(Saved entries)
══════════

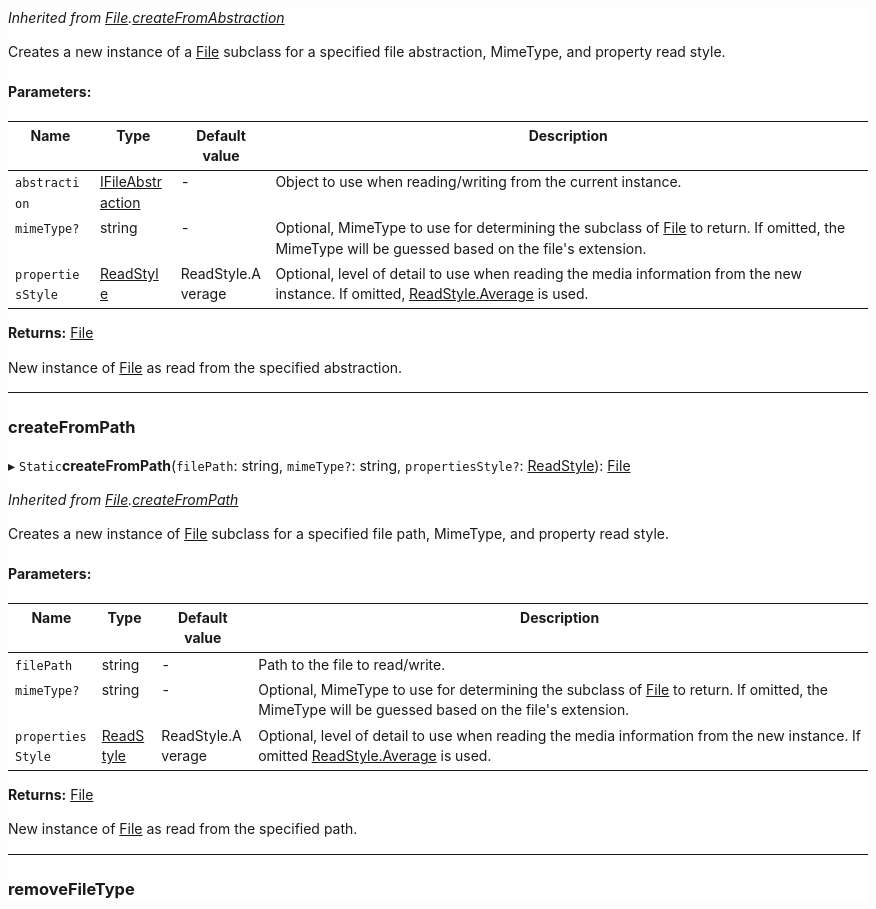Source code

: *Inherited from [File](_src_file_.file.md).[createFromAbstraction](_src_file_.file.md#createfromabstraction)*

Creates a new instance of a [File](_src_file_.file.md) subclass for a specified file abstraction, MimeType,
and property read style.

#### Parameters:

Name | Type | Default value | Description |
------ | ------ | ------ | ------ |
`abstraction` | [IFileAbstraction](../interfaces/_src_fileabstraction_.ifileabstraction.md) | - | Object to use when reading/writing from the current instance. |
`mimeType?` | string | - | Optional, MimeType to use for determining the subclass of [File](_src_file_.file.md) to     return. If omitted, the MimeType will be guessed based on the file's extension. |
`propertiesStyle` | [ReadStyle](../enums/_src_file_.readstyle.md) | ReadStyle.Average | Optional, level of detail to use when reading the media information     from the new instance. If omitted, [ReadStyle.Average](../enums/_src_file_.readstyle.md#average) is used. |

**Returns:** [File](_src_file_.file.md)

New instance of [File](_src_file_.file.md) as read from the specified abstraction.

___

### createFromPath

▸ `Static`**createFromPath**(`filePath`: string, `mimeType?`: string, `propertiesStyle?`: [ReadStyle](../enums/_src_file_.readstyle.md)): [File](_src_file_.file.md)

*Inherited from [File](_src_file_.file.md).[createFromPath](_src_file_.file.md#createfrompath)*

Creates a new instance of [File](_src_file_.file.md) subclass for a specified file path, MimeType, and
property read style.

#### Parameters:

Name | Type | Default value | Description |
------ | ------ | ------ | ------ |
`filePath` | string | - | Path to the file to read/write. |
`mimeType?` | string | - | Optional, MimeType to use for determining the subclass of [File](_src_file_.file.md) to     return. If omitted, the MimeType will be guessed based on the file's extension. |
`propertiesStyle` | [ReadStyle](../enums/_src_file_.readstyle.md) | ReadStyle.Average | Optional, level of detail to use when reading the media information     from the new instance. If omitted [ReadStyle.Average](../enums/_src_file_.readstyle.md#average) is used. |

**Returns:** [File](_src_file_.file.md)

New instance of [File](_src_file_.file.md) as read from the specified path.

___

### removeFileType
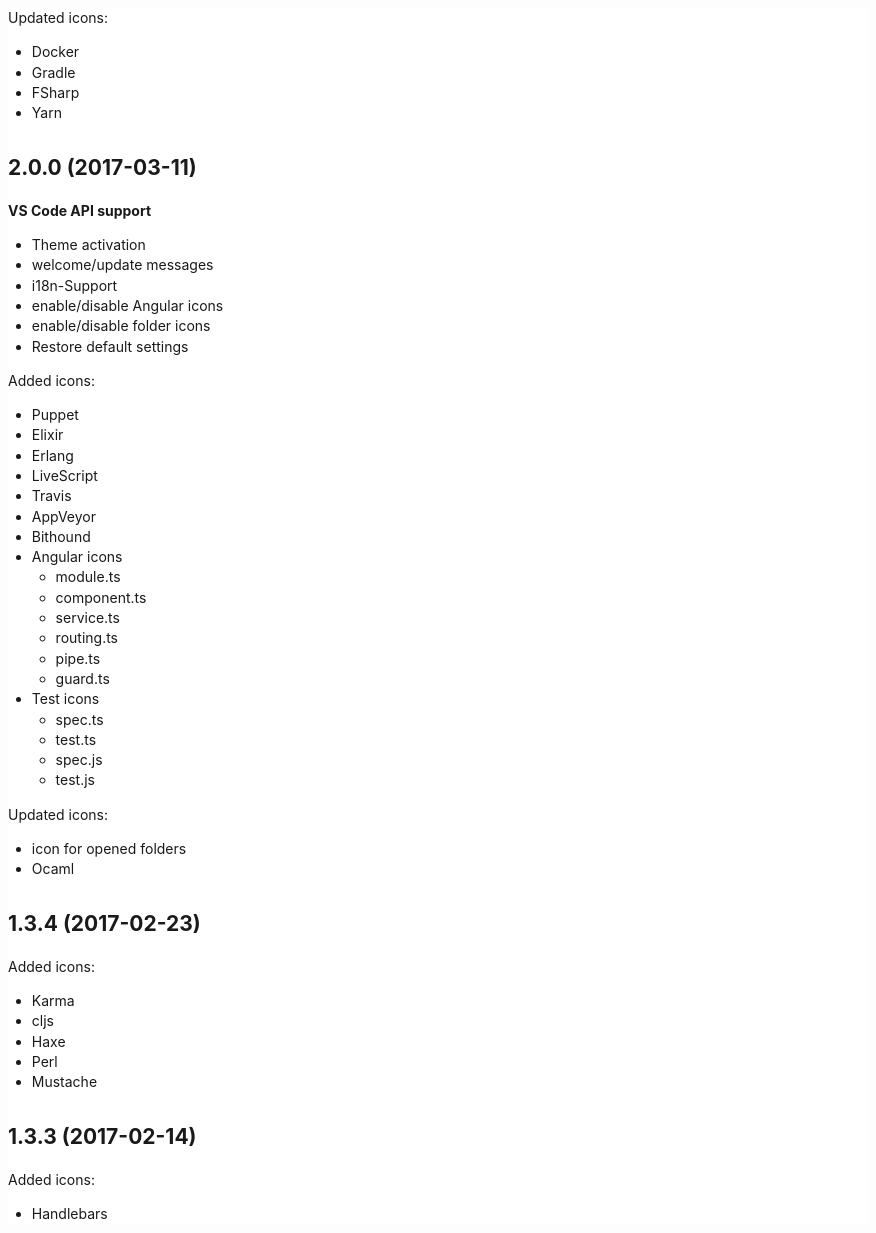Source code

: Updated icons:
- Docker
- Gradle
- FSharp
- Yarn

## 2.0.0 (2017-03-11)

**VS Code API support**
- Theme activation
- welcome/update messages
- i18n-Support
- enable/disable Angular icons
- enable/disable folder icons
- Restore default settings

Added icons:
- Puppet
- Elixir
- Erlang
- LiveScript
- Travis
- AppVeyor
- Bithound
- Angular icons
    - module.ts
    - component.ts
    - service.ts
    - routing.ts
    - pipe.ts
    - guard.ts
- Test icons
    - spec.ts 
    - test.ts 
    - spec.js 
    - test.js

Updated icons:
- icon for opened folders
- Ocaml

## 1.3.4 (2017-02-23)
Added icons:
- Karma
- cljs
- Haxe
- Perl
- Mustache

## 1.3.3 (2017-02-14)
Added icons:
- Handlebars
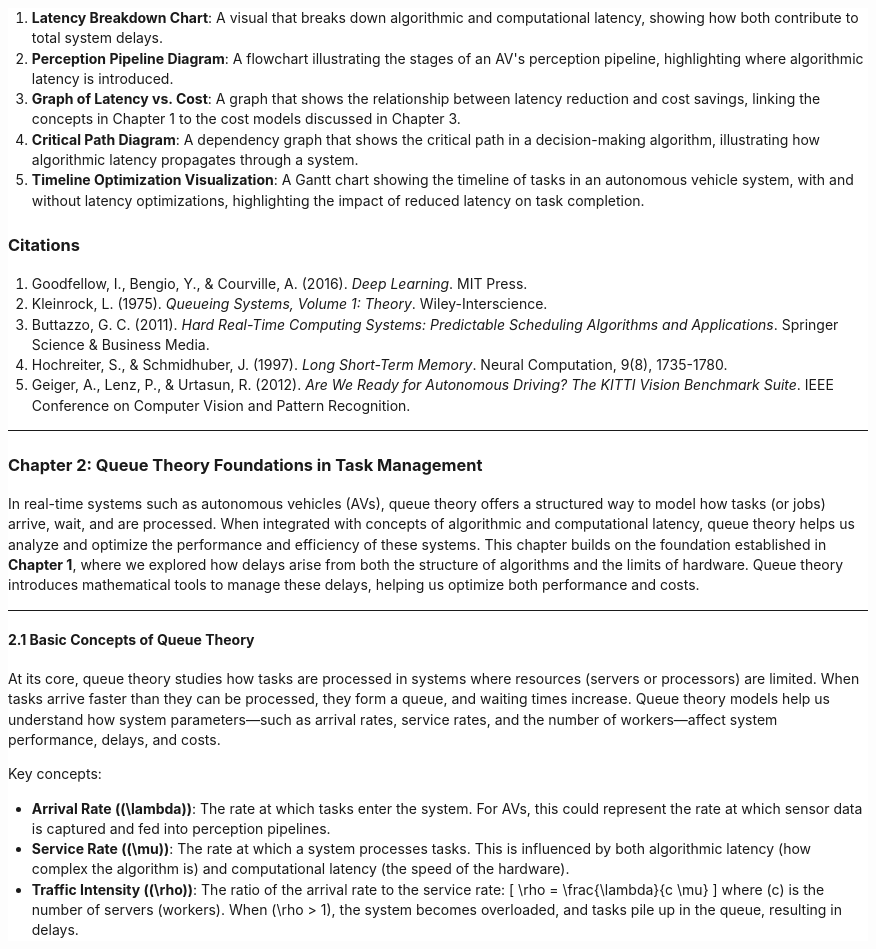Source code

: 1. **Latency Breakdown Chart**: A visual that breaks down algorithmic and computational latency, showing how both contribute to total system delays.
2. **Perception Pipeline Diagram**: A flowchart illustrating the stages of an AV's perception pipeline, highlighting where algorithmic latency is introduced.
3. **Graph of Latency vs. Cost**: A graph that shows the relationship between latency reduction and cost savings, linking the concepts in Chapter 1 to the cost models discussed in Chapter 3.
4. **Critical Path Diagram**: A dependency graph that shows the critical path in a decision-making algorithm, illustrating how algorithmic latency propagates through a system.
5. **Timeline Optimization Visualization**: A Gantt chart showing the timeline of tasks in an autonomous vehicle system, with and without latency optimizations, highlighting the impact of reduced latency on task completion.

### Citations

1. Goodfellow, I., Bengio, Y., & Courville, A. (2016). *Deep Learning*. MIT Press.
2. Kleinrock, L. (1975). *Queueing Systems, Volume 1: Theory*. Wiley-Interscience.
3. Buttazzo, G. C. (2011). *Hard Real-Time Computing Systems: Predictable Scheduling Algorithms and Applications*. Springer Science & Business Media.
4. Hochreiter, S., & Schmidhuber, J. (1997). *Long Short-Term Memory*. Neural Computation, 9(8), 1735-1780.
5. Geiger, A., Lenz, P., & Urtasun, R. (2012). *Are We Ready for Autonomous Driving? The KITTI Vision Benchmark Suite*. IEEE Conference on Computer Vision and Pattern Recognition.

---

### Chapter 2: **Queue Theory Foundations in Task Management**

In real-time systems such as autonomous vehicles (AVs), queue theory offers a structured way to model how tasks (or jobs) arrive, wait, and are processed. When integrated with concepts of algorithmic and computational latency, queue theory helps us analyze and optimize the performance and efficiency of these systems. This chapter builds on the foundation established in **Chapter 1**, where we explored how delays arise from both the structure of algorithms and the limits of hardware. Queue theory introduces mathematical tools to manage these delays, helping us optimize both performance and costs.

---

#### 2.1 **Basic Concepts of Queue Theory**

At its core, queue theory studies how tasks are processed in systems where resources (servers or processors) are limited. When tasks arrive faster than they can be processed, they form a queue, and waiting times increase. Queue theory models help us understand how system parameters—such as arrival rates, service rates, and the number of workers—affect system performance, delays, and costs.

Key concepts:
- **Arrival Rate (\(\lambda\))**: The rate at which tasks enter the system. For AVs, this could represent the rate at which sensor data is captured and fed into perception pipelines.
- **Service Rate (\(\mu\))**: The rate at which a system processes tasks. This is influenced by both algorithmic latency (how complex the algorithm is) and computational latency (the speed of the hardware).
- **Traffic Intensity (\(\rho\))**: The ratio of the arrival rate to the service rate:
  \[
  \rho = \frac{\lambda}{c \mu}
  \]
  where \(c\) is the number of servers (workers). When \(\rho > 1\), the system becomes overloaded, and tasks pile up in the queue, resulting in delays.

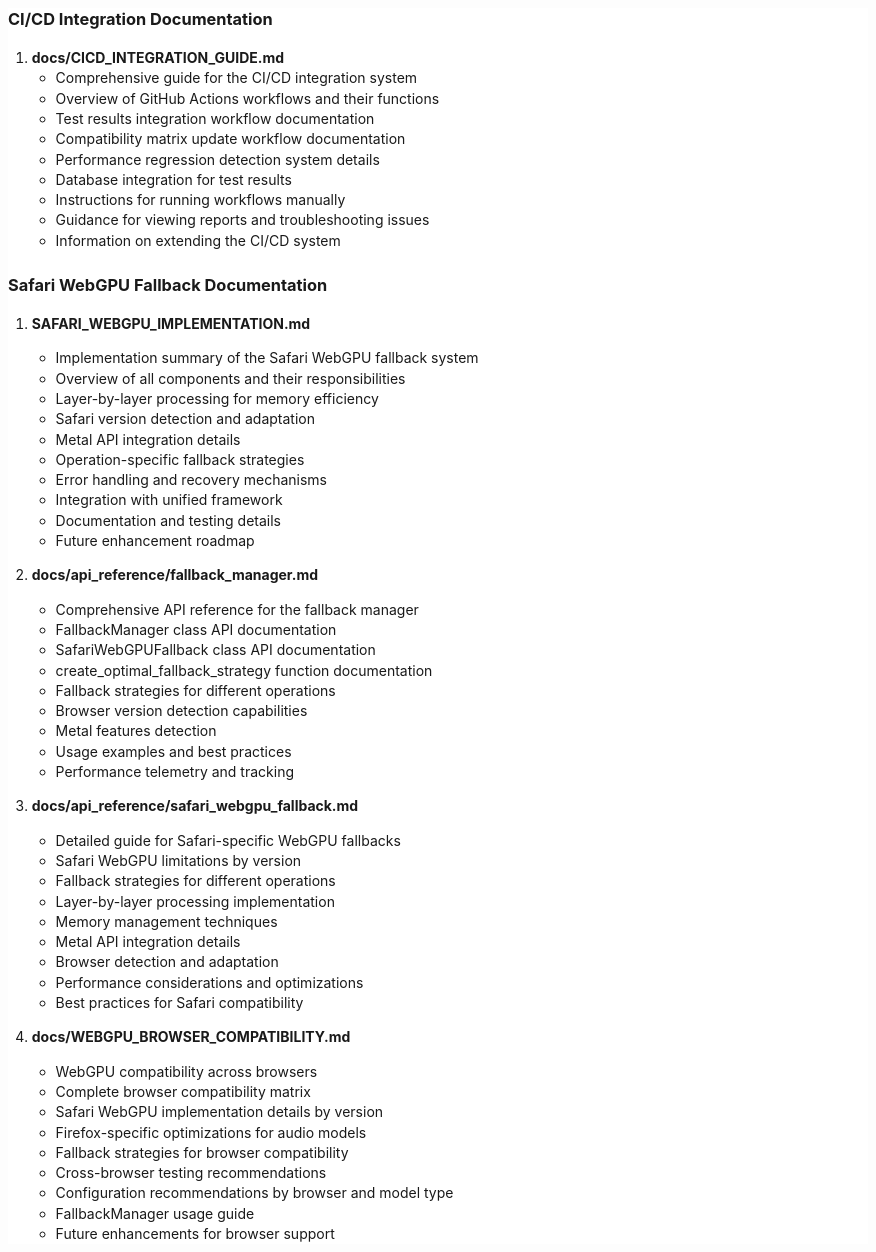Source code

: ### CI/CD Integration Documentation

1. **docs/CICD_INTEGRATION_GUIDE.md**
   - Comprehensive guide for the CI/CD integration system
   - Overview of GitHub Actions workflows and their functions
   - Test results integration workflow documentation
   - Compatibility matrix update workflow documentation
   - Performance regression detection system details
   - Database integration for test results
   - Instructions for running workflows manually
   - Guidance for viewing reports and troubleshooting issues
   - Information on extending the CI/CD system

### Safari WebGPU Fallback Documentation

1. **SAFARI_WEBGPU_IMPLEMENTATION.md**
   - Implementation summary of the Safari WebGPU fallback system
   - Overview of all components and their responsibilities
   - Layer-by-layer processing for memory efficiency
   - Safari version detection and adaptation
   - Metal API integration details
   - Operation-specific fallback strategies
   - Error handling and recovery mechanisms
   - Integration with unified framework
   - Documentation and testing details
   - Future enhancement roadmap

2. **docs/api_reference/fallback_manager.md**
   - Comprehensive API reference for the fallback manager
   - FallbackManager class API documentation
   - SafariWebGPUFallback class API documentation
   - create_optimal_fallback_strategy function documentation
   - Fallback strategies for different operations
   - Browser version detection capabilities
   - Metal features detection
   - Usage examples and best practices
   - Performance telemetry and tracking

3. **docs/api_reference/safari_webgpu_fallback.md**
   - Detailed guide for Safari-specific WebGPU fallbacks
   - Safari WebGPU limitations by version
   - Fallback strategies for different operations
   - Layer-by-layer processing implementation
   - Memory management techniques
   - Metal API integration details
   - Browser detection and adaptation
   - Performance considerations and optimizations
   - Best practices for Safari compatibility

4. **docs/WEBGPU_BROWSER_COMPATIBILITY.md**
   - WebGPU compatibility across browsers
   - Complete browser compatibility matrix
   - Safari WebGPU implementation details by version
   - Firefox-specific optimizations for audio models
   - Fallback strategies for browser compatibility
   - Cross-browser testing recommendations
   - Configuration recommendations by browser and model type
   - FallbackManager usage guide
   - Future enhancements for browser support
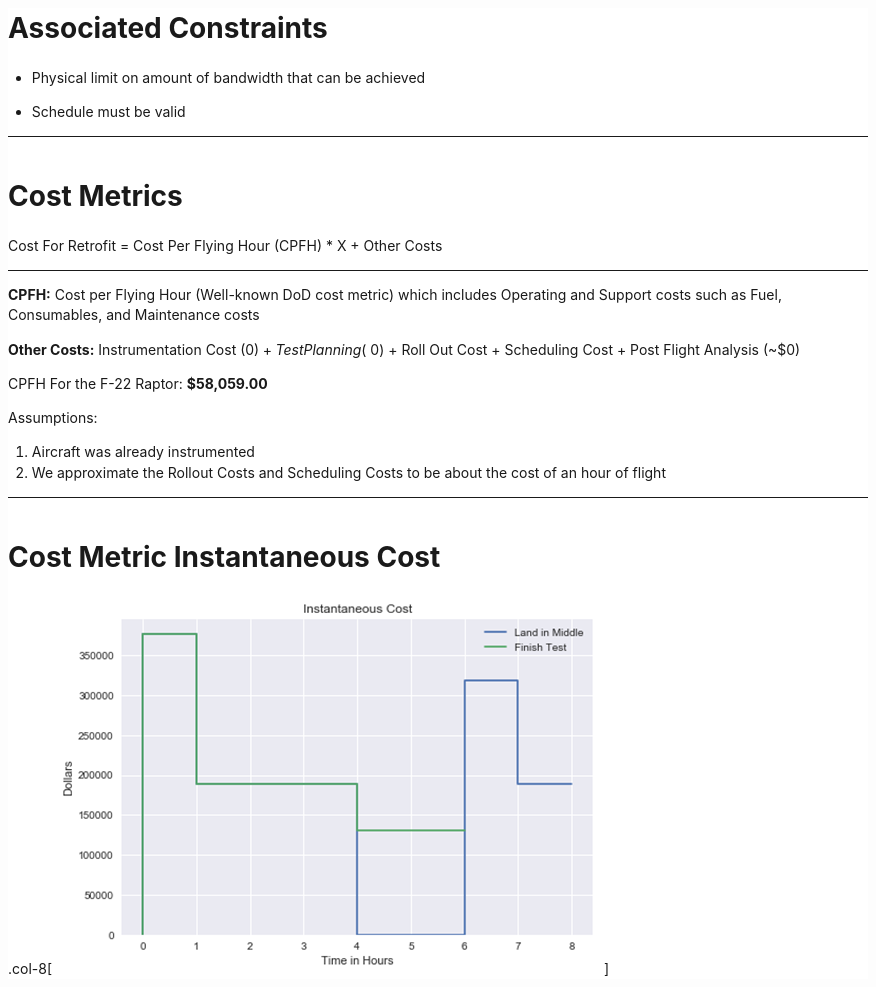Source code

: 

# Associated Constraints

- Physical limit on amount of bandwidth that can be achieved

- Schedule must be valid

---

# Cost Metrics

Cost For Retrofit = Cost Per Flying Hour (CPFH) * X + Other Costs

--- 


**CPFH:**
Cost per Flying Hour (Well-known DoD cost metric) which includes Operating and Support costs such as Fuel, Consumables, and Maintenance costs

**Other Costs:** 
Instrumentation Cost ($0) + Test Planning (~$0) + Roll Out Cost + Scheduling Cost + Post Flight Analysis (~$0)

CPFH For the F-22 Raptor: **$58,059.00**

Assumptions: 
1. Aircraft was already instrumented 
2. We approximate the Rollout Costs and Scheduling Costs to be about the cost of an hour of flight

---

# Cost Metric Instantaneous Cost

.col-8[
![](images/Scenario4_Picture6.png "Instantaneous Value")
]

══════════

* _What you will do_
Retype the saved entries from the line with "### Safari WebGPU Fallback Documentation" to the line with "- Performance telemetry and tracking", both included.

* _Output of the exercise_
### Safari WebGPU Fallback Documentation

1. **SAFARI_WEBGPU_IMPLEMENTATION.md**
   - Implementation summary of the Safari WebGPU fallback system
   - Overview of all components and their responsibilities
   - Layer-by-layer processing for memory efficiency
   - Safari version detection and adaptation
   - Metal API integration details
   - Operation-specific fallback strategies
   - Error handling and recovery mechanisms
   - Integration with unified framework
   - Documentation and testing details
   - Future enhancement roadmap

2. **docs/api_reference/fallback_manager.md**
   - Comprehensive API reference for the fallback manager
   - FallbackManager class API documentation
   - SafariWebGPUFallback class API documentation
   - create_optimal_fallback_strategy function documentation
   - Fallback strategies for different operations
   - Browser version detection capabilities
   - Metal features detection
   - Usage examples and best practices
   - Performance telemetry and tracking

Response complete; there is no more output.